— start of PASSAGE —
Madam Speaker, I appreciate the opportunity to join in this important discussion on Bill C-18. Creating parks is important.
I was kind of disappointed yesterday. We are all friends here and I am sure no one will tell a tale out of school. The most powerful person in the entire NDP sits just on the other side of the door. His name is Anthony Salloum. If anyone really wants to know where the power is, and it is bit of a secret inside story of the NDP, it is Anthony. Yesterday Anthony said to me that he had a real project me, that I would like it. When I took a look at it, I realized it was about a park. As important as the bill is, I was incredibly disappointed.
Let me just take a second to read the summary so there is a context for my remarks. It states:
This enactment amends the Rouge National Urban Park Act to set out priorities in respect of factors to be considered in the management of the park. Additionally, it adds land to the park. It also amends the Parks Canada Agency Act to allow the New Parks and Historic Sites Account to be used in a broader manner. Finally, it amends the Canada National Parks Act to modify the boundary of Wood Buffalo National Park of Canada.
— end of PASSAGE —
# WHAT TO DO
Pick up the speech on Bill C-18 after its last sentence and carry it forward. These lines come from a separate source.
— start of DATA ENTRIES —
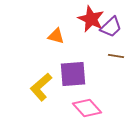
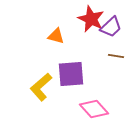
purple square: moved 2 px left
pink diamond: moved 7 px right, 1 px down
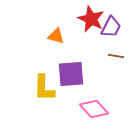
purple trapezoid: rotated 20 degrees counterclockwise
yellow L-shape: moved 3 px right, 1 px down; rotated 48 degrees counterclockwise
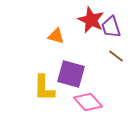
red star: moved 1 px down
purple trapezoid: rotated 135 degrees clockwise
brown line: rotated 28 degrees clockwise
purple square: rotated 20 degrees clockwise
pink diamond: moved 6 px left, 7 px up
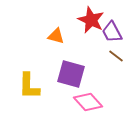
purple trapezoid: moved 1 px right, 5 px down; rotated 10 degrees counterclockwise
yellow L-shape: moved 15 px left, 2 px up
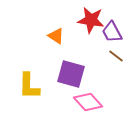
red star: rotated 16 degrees counterclockwise
orange triangle: rotated 18 degrees clockwise
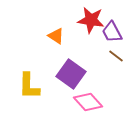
purple square: rotated 20 degrees clockwise
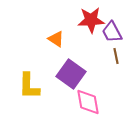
red star: rotated 12 degrees counterclockwise
orange triangle: moved 3 px down
brown line: rotated 42 degrees clockwise
pink diamond: rotated 32 degrees clockwise
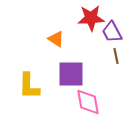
red star: moved 2 px up
purple square: rotated 36 degrees counterclockwise
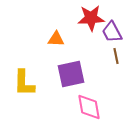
orange triangle: rotated 30 degrees counterclockwise
purple square: rotated 12 degrees counterclockwise
yellow L-shape: moved 5 px left, 3 px up
pink diamond: moved 1 px right, 5 px down
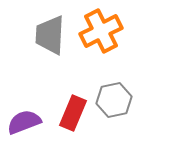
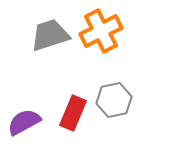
gray trapezoid: rotated 69 degrees clockwise
purple semicircle: rotated 8 degrees counterclockwise
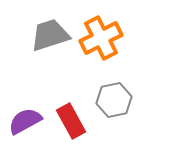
orange cross: moved 7 px down
red rectangle: moved 2 px left, 8 px down; rotated 52 degrees counterclockwise
purple semicircle: moved 1 px right, 1 px up
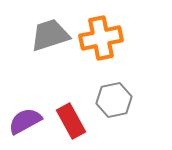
orange cross: rotated 15 degrees clockwise
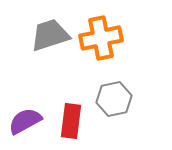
gray hexagon: moved 1 px up
red rectangle: rotated 36 degrees clockwise
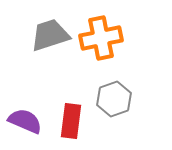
gray hexagon: rotated 8 degrees counterclockwise
purple semicircle: rotated 52 degrees clockwise
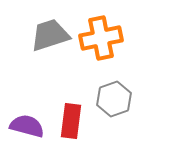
purple semicircle: moved 2 px right, 5 px down; rotated 8 degrees counterclockwise
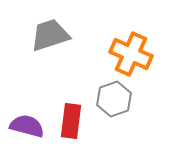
orange cross: moved 30 px right, 16 px down; rotated 36 degrees clockwise
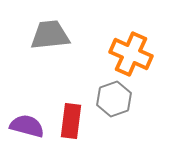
gray trapezoid: rotated 12 degrees clockwise
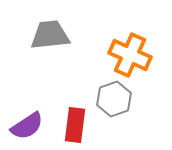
orange cross: moved 1 px left, 1 px down
red rectangle: moved 4 px right, 4 px down
purple semicircle: rotated 132 degrees clockwise
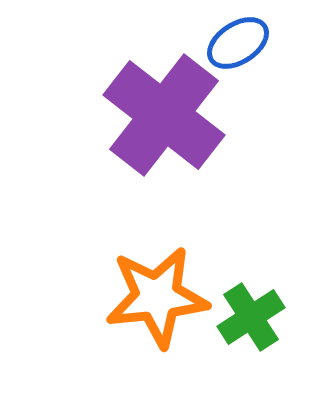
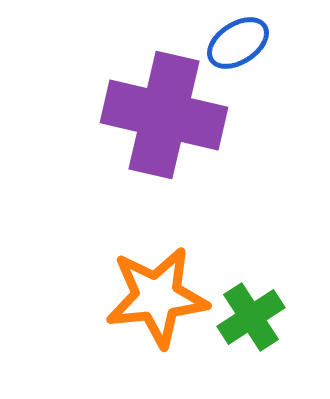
purple cross: rotated 25 degrees counterclockwise
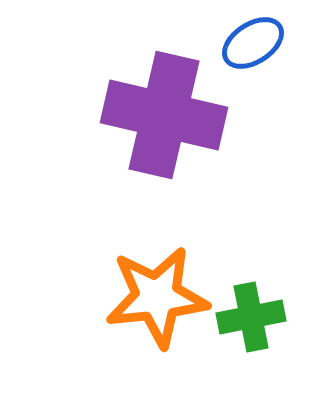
blue ellipse: moved 15 px right
green cross: rotated 22 degrees clockwise
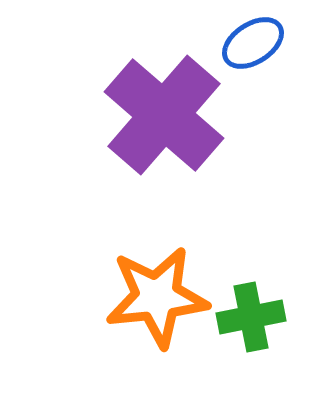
purple cross: rotated 28 degrees clockwise
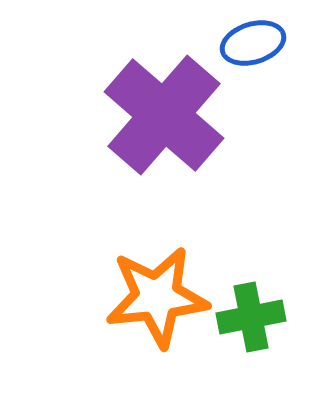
blue ellipse: rotated 16 degrees clockwise
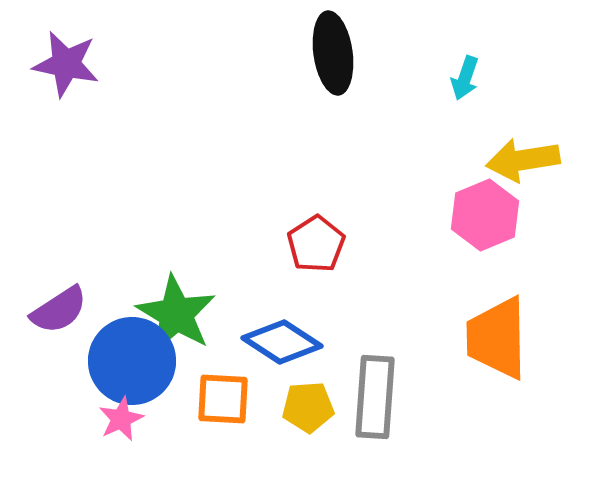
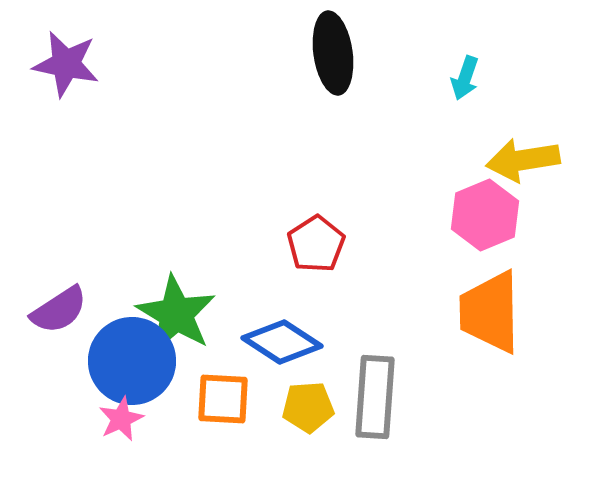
orange trapezoid: moved 7 px left, 26 px up
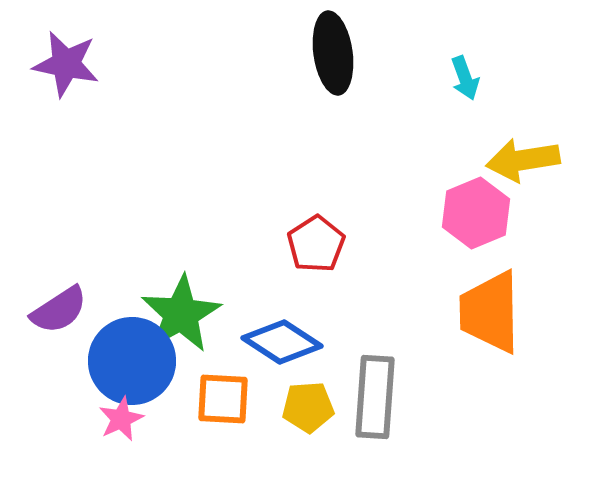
cyan arrow: rotated 39 degrees counterclockwise
pink hexagon: moved 9 px left, 2 px up
green star: moved 5 px right; rotated 12 degrees clockwise
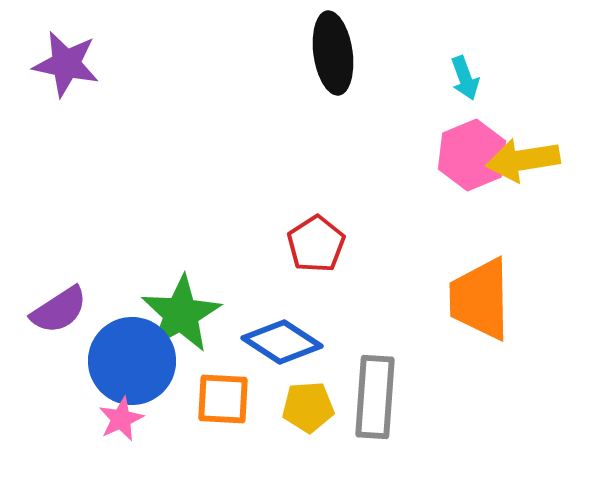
pink hexagon: moved 4 px left, 58 px up
orange trapezoid: moved 10 px left, 13 px up
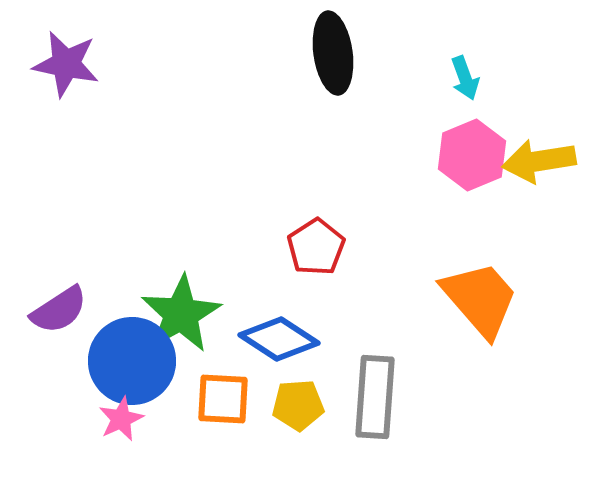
yellow arrow: moved 16 px right, 1 px down
red pentagon: moved 3 px down
orange trapezoid: rotated 140 degrees clockwise
blue diamond: moved 3 px left, 3 px up
yellow pentagon: moved 10 px left, 2 px up
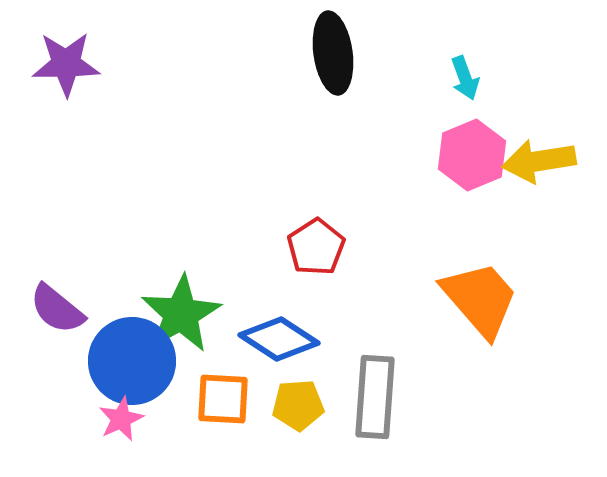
purple star: rotated 12 degrees counterclockwise
purple semicircle: moved 2 px left, 1 px up; rotated 72 degrees clockwise
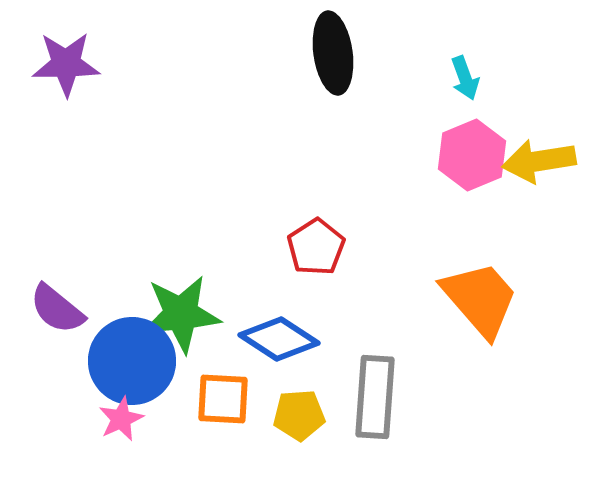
green star: rotated 24 degrees clockwise
yellow pentagon: moved 1 px right, 10 px down
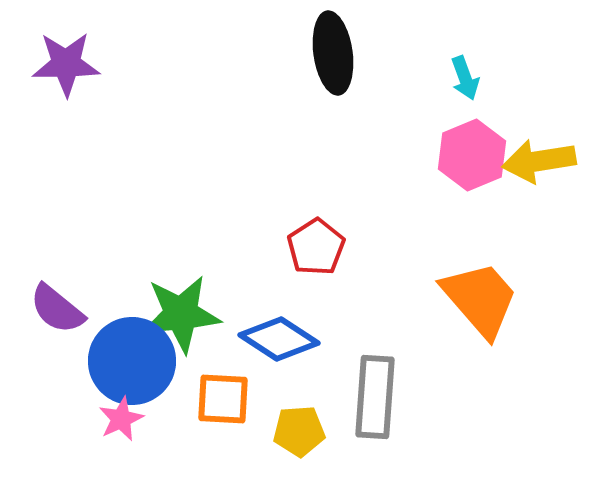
yellow pentagon: moved 16 px down
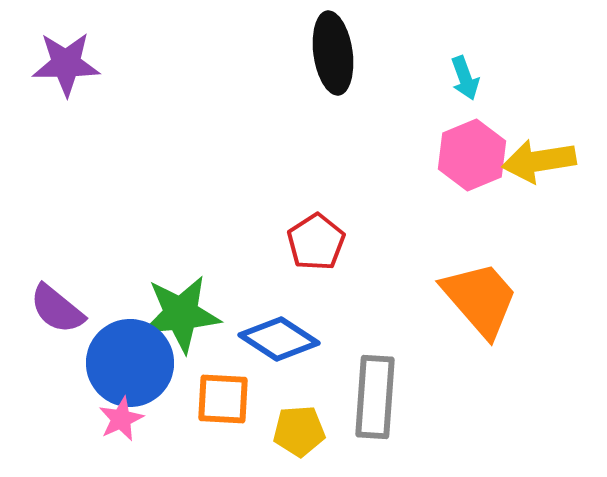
red pentagon: moved 5 px up
blue circle: moved 2 px left, 2 px down
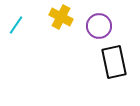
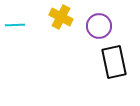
cyan line: moved 1 px left; rotated 54 degrees clockwise
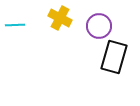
yellow cross: moved 1 px left, 1 px down
black rectangle: moved 5 px up; rotated 28 degrees clockwise
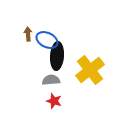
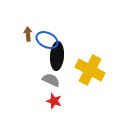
yellow cross: rotated 24 degrees counterclockwise
gray semicircle: rotated 30 degrees clockwise
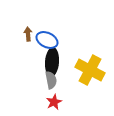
black ellipse: moved 5 px left, 6 px down
gray semicircle: rotated 54 degrees clockwise
red star: moved 1 px down; rotated 28 degrees clockwise
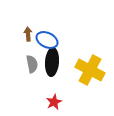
gray semicircle: moved 19 px left, 16 px up
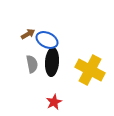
brown arrow: rotated 64 degrees clockwise
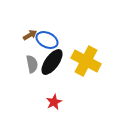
brown arrow: moved 2 px right, 1 px down
black ellipse: rotated 32 degrees clockwise
yellow cross: moved 4 px left, 9 px up
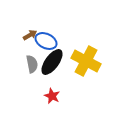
blue ellipse: moved 1 px left, 1 px down
red star: moved 2 px left, 6 px up; rotated 21 degrees counterclockwise
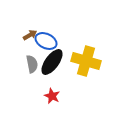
yellow cross: rotated 12 degrees counterclockwise
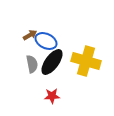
red star: rotated 28 degrees counterclockwise
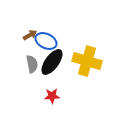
yellow cross: moved 1 px right
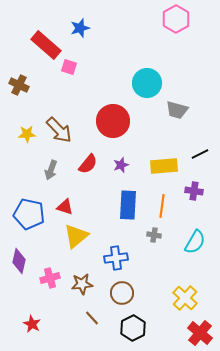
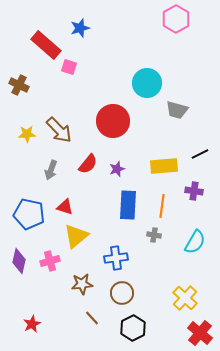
purple star: moved 4 px left, 4 px down
pink cross: moved 17 px up
red star: rotated 18 degrees clockwise
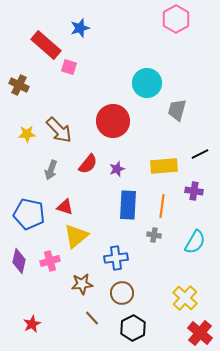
gray trapezoid: rotated 90 degrees clockwise
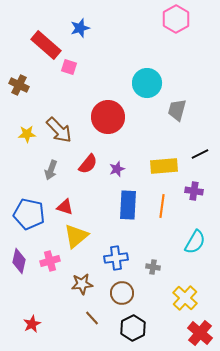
red circle: moved 5 px left, 4 px up
gray cross: moved 1 px left, 32 px down
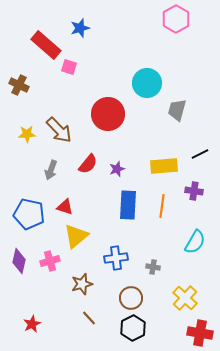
red circle: moved 3 px up
brown star: rotated 10 degrees counterclockwise
brown circle: moved 9 px right, 5 px down
brown line: moved 3 px left
red cross: rotated 30 degrees counterclockwise
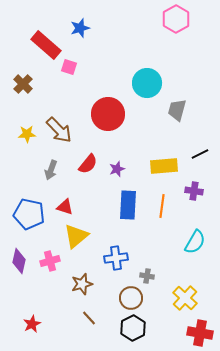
brown cross: moved 4 px right, 1 px up; rotated 18 degrees clockwise
gray cross: moved 6 px left, 9 px down
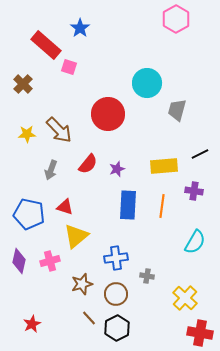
blue star: rotated 18 degrees counterclockwise
brown circle: moved 15 px left, 4 px up
black hexagon: moved 16 px left
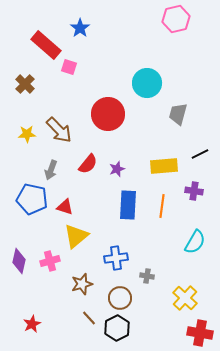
pink hexagon: rotated 16 degrees clockwise
brown cross: moved 2 px right
gray trapezoid: moved 1 px right, 4 px down
blue pentagon: moved 3 px right, 15 px up
brown circle: moved 4 px right, 4 px down
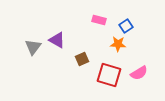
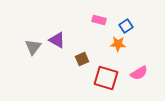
red square: moved 3 px left, 3 px down
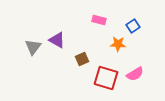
blue square: moved 7 px right
pink semicircle: moved 4 px left, 1 px down
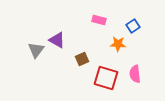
gray triangle: moved 3 px right, 3 px down
pink semicircle: rotated 114 degrees clockwise
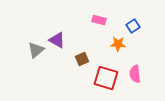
gray triangle: rotated 12 degrees clockwise
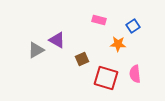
gray triangle: rotated 12 degrees clockwise
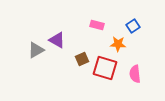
pink rectangle: moved 2 px left, 5 px down
red square: moved 1 px left, 10 px up
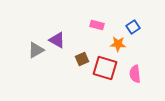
blue square: moved 1 px down
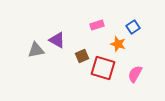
pink rectangle: rotated 32 degrees counterclockwise
orange star: rotated 14 degrees clockwise
gray triangle: rotated 18 degrees clockwise
brown square: moved 3 px up
red square: moved 2 px left
pink semicircle: rotated 36 degrees clockwise
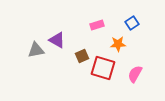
blue square: moved 1 px left, 4 px up
orange star: rotated 21 degrees counterclockwise
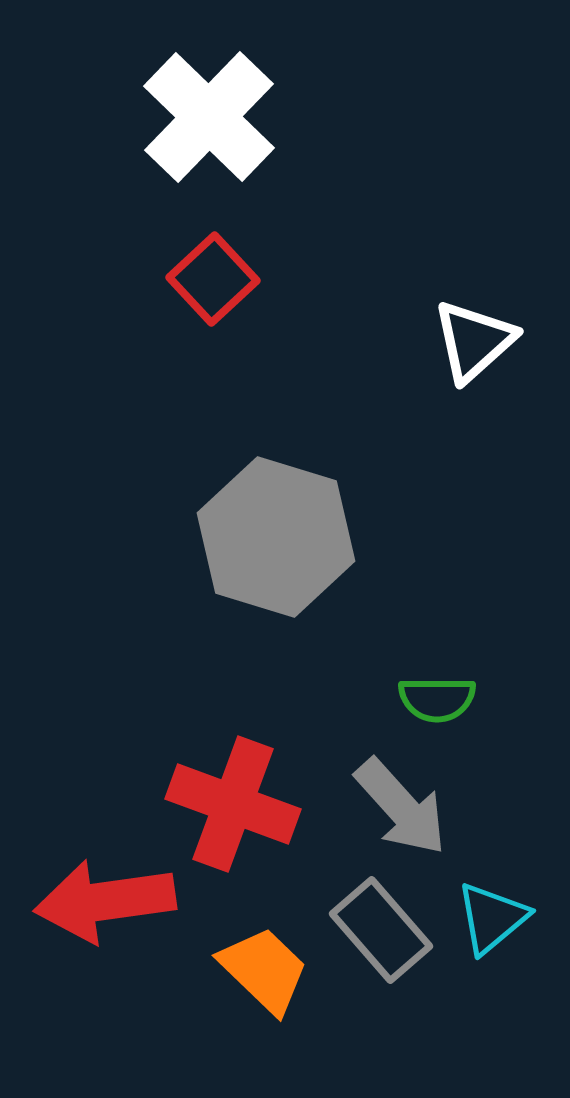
— end of DATA ENTRIES —
# REPLY
I know how important that is as part of this, but my disappointment stems from the fact that I would not be given the opportunity to talk about how the government had let so many people down by turning its back on electoral reform. That was the kind of speech I wanted to make. I wanted to come in here and point out for Canadians that, again, the government had turned its back on them. The Liberals said over 1,800 times during the campaign that they would make electoral reform a key cornerstone of their mandate. It turned its back on that promise.
As I mentioned in my statement earlier, it is more than passing strange that the current Prime Minister is fearmongering about proportional representation by saying that going to PR could lead to extremist governments getting into power. My response would be to point out that Stephen Harper, an extremist government by many of our measurements, got in with 39.6% of the vote. With less than 40%, it got 100% of the power. How can that be seen as democratic? There is nothing democratic at all that 39% of the vote gets 100% of the power. One does not have to be a political scientist to understand that is not a democracy.
The Prime Minister himself said that 2015 would be the last election that we would have a first past the post system, until he won by that system, got himself a majority and got 100% of the power. The ironic part is that the Liberals formed a majority government and got 100% of the power with a smaller percentage of the popular vote than the Harper government had.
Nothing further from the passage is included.